If you’re using WhatsApp on either an iPhone or an Android device like a Samsung or Huawei phone, you should update it now.
That’s the official advice from Facebook, which owns WhatsApp after a security flaw was discovered that affects everyone.
All of WhatsApp’s 1.5 billion users are affected by a vulnerability that was believed to be created by an Israeli cybersecurity and intelligence company called NSO Group.
WhatsApp said: ‘We believe a select number of users were targeted through this vulnerability by an advanced cyber actor.
‘This attack has all the hallmarks of a private company known to work with governments to deliver spyware that reportedly takes over the functions of mobile phone operating systems.
How does the spyware work?
The spyware is spread through the app by its voice call feature. Even if the voice call is not picked up, the spyware can be transmitted through to the recipient.
It attacks through what is known as a ‘buffer overflow’ technique, whereby there is more data sent than the buffer (an allocated amount of memory) can handle in one go. The data overflows to an adjacent storage location on the device and, once there, malicious code can trigger an action.
When the spyware is successfully loaded onto the target phone, it can often remove any evidence of the call being placed in order to hide its tracks. From there, it has access to the internal records of the app which may contain anything sensitive you’ve put in a message. Although WhatsApp encrypts all its messages, that only covers the transit – once the message or picture is received on your device it’s decrypted so you can access it.
What is WhatsApp doing about it?
The company put out a software update immediately that, it says, patches the problem. It wants all its users to update their version of the app to the most recent so they are protected.
The firm is said to have alerted officials at the US Department of Justice after discovering the vulnerability in early May.
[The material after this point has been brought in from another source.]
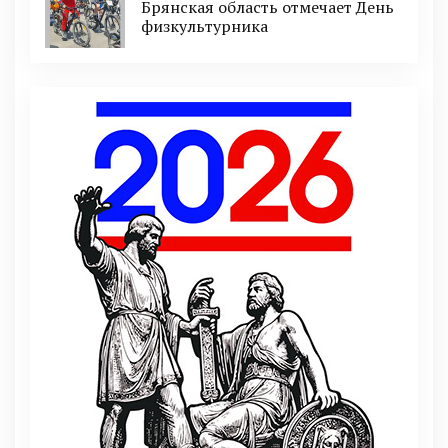
Брянская область отмечает День
физкультурника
‘We have briefed a number of human rights organisations to share the information we can, and to work with them to notify civil society,’ WhatsApp said.
How do I update my version of the app?
If you’re using an iPhone, you’ll need to go to the App Store icon on your homepage and then tap the ‘Updates’ option at the bottom of the screen.
You’ll be shown a list of ‘Pending’ updates and all you need to do is hit the Update button next to WhatsApp. Alternatively, you have the option to ‘Update All’ at the top.
If you use a device running Android, which could be made by any number of different manufacturers, the process is very similar. Go to the Google Play Store on the phone and tap on the menu on the left-hand side. Select ‘My Apps and Games’ and, just like with iOS, you’ll see a list of the apps you have installed.
WhatsApp should appear there with an ‘Update’ label next to it. Tap on the Update option and it’ll download and install automatically.
Have I been hacked?
It’s too early to know the exact numbers of people that may have been affected by this spyware.
The vulnerability and suspected attacks have been investigated by Citizen Lab, a research group at the University of Toronto. ‘We believe an attacker tried (and was blocked by WhatsApp) to exploit it as recently as yesterday to target a human rights lawyer,’ the lab said.
On Monday, Amnesty International said it was backing legal action against the Israeli Ministry of Defence demanding that it revokes NSO Group’s export licence.
Danna Ingleton, deputy director of Amnesty Tech, said: ‘NSO Group sells its products to governments who are known for outrageous human rights abuses, giving them the tools to track activists and critics.’